Cheltenham Town Hall

Dry ice and smoke more readily associated with a rock gig than a folk concert. Not an empty seat in the building. Steve Knightley's silhouette back lit through the smoke. The audience obediently deliver a prolonged standing ovation. 

Show of Hands are as good as they always are, which is to say, very good indeed. It is hard to say how these two Devonshire pub-singers have so successfully turned themselves into a brand. 

They seem to be officially a quartet now; at any rate they have stopped printing "Show of Hands WITH Miranda Sykes" on the tickets. They are joined by bodhran wizard Cormac Byrne. Every folk club has someone who can knock out a rhythm on bodhran, but it's really something to hear Cormac producing full-on percussion melodies. There is endless banter about Irish accents and the correct way to pronounce "scone". Phil and Steve are honorary doctors of music; Cormac is studying for a full fledged PhD and it shows. Never has an audience been happier with an extended drum solo. 

We have a Black Water Side and a First We Take Manhattan. Drekcly is introduced as Cornish Reggae. ("Drekcly" is the West Country equivalent of the Spanish "maƱana".) The title track off the new album is a Tom Paxman-esque sequence of historical anecdotes in the form of, er, a Morris Bangra mash-up: 


Churchill, Bradley, Monty and the rest 
Its D-Day in the morning and they’re drinking with the best 
Brandy, cigars and a lot of pretty girls 
"Tonight we’re gonna party and tomorrow save the world" 


The audience dutifully do vaguely bangra-ish hand movements in the chorus. 

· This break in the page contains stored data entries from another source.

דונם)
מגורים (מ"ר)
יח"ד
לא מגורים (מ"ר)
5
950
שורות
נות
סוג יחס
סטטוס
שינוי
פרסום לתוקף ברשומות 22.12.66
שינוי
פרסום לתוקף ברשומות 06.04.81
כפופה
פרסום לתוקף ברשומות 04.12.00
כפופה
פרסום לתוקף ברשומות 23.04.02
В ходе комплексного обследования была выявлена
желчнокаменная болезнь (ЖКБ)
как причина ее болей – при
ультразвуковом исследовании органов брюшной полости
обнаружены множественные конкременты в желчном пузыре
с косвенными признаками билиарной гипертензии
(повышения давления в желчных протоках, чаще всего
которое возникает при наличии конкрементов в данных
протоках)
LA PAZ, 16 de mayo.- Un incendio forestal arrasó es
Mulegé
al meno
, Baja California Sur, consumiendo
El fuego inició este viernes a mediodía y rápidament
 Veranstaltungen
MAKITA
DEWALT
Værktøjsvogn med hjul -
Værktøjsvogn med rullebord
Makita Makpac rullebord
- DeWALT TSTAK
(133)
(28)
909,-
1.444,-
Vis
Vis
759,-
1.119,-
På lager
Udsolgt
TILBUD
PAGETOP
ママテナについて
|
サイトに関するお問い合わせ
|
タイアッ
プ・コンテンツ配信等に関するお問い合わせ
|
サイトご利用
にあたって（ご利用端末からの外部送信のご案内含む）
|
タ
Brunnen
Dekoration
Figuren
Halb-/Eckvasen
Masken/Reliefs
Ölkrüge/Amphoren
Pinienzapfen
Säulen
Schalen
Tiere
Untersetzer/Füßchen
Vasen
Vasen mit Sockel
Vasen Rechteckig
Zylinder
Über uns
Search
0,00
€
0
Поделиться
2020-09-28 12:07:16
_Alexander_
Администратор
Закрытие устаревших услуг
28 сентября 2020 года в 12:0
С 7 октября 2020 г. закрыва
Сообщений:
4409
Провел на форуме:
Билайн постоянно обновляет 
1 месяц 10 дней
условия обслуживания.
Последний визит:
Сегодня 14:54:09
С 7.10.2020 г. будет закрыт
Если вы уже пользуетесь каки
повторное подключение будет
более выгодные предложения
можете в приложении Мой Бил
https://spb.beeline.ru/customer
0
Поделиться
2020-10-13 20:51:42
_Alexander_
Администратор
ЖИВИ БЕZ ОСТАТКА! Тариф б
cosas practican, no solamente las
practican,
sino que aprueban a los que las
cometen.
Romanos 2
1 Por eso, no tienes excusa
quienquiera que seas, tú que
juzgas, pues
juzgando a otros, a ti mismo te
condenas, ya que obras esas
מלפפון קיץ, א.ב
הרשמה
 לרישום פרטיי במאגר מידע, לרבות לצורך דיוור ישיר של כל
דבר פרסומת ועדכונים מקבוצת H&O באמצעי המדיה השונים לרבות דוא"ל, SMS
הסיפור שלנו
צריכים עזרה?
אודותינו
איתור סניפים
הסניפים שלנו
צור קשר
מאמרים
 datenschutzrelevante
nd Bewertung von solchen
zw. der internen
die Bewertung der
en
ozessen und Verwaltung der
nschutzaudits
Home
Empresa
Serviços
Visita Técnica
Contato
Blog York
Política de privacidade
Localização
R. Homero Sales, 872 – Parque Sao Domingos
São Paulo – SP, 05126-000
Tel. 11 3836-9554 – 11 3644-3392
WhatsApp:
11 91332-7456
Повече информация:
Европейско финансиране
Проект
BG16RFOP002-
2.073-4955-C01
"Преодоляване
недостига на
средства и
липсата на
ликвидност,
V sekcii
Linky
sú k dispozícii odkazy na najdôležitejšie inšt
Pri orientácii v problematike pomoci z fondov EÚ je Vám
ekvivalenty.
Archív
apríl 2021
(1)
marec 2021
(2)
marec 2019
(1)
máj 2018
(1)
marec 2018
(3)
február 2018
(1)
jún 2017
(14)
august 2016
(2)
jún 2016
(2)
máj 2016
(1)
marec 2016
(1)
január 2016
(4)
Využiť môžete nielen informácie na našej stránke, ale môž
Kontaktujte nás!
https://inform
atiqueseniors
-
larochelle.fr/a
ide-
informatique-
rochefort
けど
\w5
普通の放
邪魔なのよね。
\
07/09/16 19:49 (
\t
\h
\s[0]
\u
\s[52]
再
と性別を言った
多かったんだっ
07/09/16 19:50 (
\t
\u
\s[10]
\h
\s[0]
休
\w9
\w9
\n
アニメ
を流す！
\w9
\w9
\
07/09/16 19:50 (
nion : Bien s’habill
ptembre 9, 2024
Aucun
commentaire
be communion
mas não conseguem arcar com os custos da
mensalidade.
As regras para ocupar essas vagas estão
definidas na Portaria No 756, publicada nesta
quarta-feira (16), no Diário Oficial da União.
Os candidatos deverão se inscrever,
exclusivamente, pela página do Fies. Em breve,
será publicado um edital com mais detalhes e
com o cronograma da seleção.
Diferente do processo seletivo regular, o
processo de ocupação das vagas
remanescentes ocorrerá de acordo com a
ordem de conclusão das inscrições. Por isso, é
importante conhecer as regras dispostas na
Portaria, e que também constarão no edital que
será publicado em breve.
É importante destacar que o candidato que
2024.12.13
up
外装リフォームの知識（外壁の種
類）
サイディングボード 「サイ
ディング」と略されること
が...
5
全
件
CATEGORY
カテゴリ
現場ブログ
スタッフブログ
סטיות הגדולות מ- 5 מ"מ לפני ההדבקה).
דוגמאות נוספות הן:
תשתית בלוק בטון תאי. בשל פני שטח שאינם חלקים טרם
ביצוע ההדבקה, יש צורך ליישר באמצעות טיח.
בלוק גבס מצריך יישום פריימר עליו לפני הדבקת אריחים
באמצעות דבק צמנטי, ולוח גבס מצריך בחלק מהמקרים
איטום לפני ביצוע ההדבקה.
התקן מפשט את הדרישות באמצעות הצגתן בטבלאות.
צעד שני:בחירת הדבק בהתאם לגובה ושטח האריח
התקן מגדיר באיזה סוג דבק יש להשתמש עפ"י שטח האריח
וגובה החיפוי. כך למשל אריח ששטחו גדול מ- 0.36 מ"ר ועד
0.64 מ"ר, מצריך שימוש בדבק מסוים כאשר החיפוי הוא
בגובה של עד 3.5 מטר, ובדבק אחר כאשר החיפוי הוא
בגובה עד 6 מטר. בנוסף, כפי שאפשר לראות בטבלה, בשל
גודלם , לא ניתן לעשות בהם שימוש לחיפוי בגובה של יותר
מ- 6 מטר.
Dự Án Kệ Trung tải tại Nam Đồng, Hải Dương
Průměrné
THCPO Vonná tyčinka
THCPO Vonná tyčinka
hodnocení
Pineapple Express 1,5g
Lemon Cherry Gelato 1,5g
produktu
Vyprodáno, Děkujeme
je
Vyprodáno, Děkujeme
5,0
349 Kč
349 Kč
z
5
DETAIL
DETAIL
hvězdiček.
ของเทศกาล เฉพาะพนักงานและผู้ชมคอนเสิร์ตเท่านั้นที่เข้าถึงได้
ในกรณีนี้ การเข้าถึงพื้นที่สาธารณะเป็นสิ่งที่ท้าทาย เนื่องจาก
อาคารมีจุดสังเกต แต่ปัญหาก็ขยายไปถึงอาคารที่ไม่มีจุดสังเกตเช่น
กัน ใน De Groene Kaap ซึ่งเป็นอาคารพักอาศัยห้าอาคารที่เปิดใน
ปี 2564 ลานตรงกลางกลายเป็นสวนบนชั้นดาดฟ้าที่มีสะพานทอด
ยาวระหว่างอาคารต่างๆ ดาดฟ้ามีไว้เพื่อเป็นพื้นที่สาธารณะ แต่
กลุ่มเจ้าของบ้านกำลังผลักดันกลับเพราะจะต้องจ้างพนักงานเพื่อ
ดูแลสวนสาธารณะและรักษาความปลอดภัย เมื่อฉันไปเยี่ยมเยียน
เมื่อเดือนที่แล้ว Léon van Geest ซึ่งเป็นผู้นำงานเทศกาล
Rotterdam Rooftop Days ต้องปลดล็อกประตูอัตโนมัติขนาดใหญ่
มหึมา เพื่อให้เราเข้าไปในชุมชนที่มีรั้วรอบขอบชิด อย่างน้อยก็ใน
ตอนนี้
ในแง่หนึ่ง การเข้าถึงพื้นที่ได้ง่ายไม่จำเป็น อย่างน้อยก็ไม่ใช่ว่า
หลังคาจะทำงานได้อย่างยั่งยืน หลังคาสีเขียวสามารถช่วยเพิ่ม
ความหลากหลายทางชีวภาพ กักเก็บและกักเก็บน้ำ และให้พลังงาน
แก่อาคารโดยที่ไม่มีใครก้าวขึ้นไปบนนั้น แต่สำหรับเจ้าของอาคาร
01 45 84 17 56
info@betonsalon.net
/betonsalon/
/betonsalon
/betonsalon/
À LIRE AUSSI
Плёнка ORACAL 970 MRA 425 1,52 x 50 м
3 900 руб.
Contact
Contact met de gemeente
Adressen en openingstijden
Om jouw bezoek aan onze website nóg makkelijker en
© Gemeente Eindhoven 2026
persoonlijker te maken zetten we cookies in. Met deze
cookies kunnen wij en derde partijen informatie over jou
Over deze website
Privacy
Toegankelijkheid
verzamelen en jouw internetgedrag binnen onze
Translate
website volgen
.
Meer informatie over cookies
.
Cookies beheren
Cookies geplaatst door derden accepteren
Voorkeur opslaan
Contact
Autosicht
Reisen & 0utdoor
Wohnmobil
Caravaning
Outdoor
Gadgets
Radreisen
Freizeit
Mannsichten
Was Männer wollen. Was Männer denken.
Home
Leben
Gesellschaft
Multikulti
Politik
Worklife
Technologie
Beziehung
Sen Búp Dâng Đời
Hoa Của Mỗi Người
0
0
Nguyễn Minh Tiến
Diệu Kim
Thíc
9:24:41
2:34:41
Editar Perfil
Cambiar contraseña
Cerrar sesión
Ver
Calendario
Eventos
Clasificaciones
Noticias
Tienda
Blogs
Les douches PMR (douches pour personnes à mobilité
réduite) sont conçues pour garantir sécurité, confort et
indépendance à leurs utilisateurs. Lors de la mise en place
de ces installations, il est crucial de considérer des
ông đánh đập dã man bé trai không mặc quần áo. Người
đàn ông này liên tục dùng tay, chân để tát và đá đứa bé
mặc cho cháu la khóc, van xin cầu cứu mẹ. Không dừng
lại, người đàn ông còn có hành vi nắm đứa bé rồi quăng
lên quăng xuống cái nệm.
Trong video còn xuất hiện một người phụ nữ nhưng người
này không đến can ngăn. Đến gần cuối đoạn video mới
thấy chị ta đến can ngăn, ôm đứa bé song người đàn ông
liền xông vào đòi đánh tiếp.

Show of Hands are canny, crowd-pleasing performers and they wind up the show with four out of five of their Greatest Hits. Everyone in the audience knows all the words. We wail along to Country Life; endlessly repeat "all the way to Santiago.."; and do the final chorus of Cousin Jack by ourselves. The main set winds up with the Galway Farmer which, considering the location, it pretty much had to. 

There is a pretty wide range of songs here; some serious ones and some very silly ones; some folk standards and some covers. And yet everything they do sounds exactly like a Show of Hands number. 

Having missed them last month in Bath I had to spend the day in Cheltenham town. Unlike the farmer in the song I didn't sleep on the hillside but booked into the Travelodge. It was worth the trip.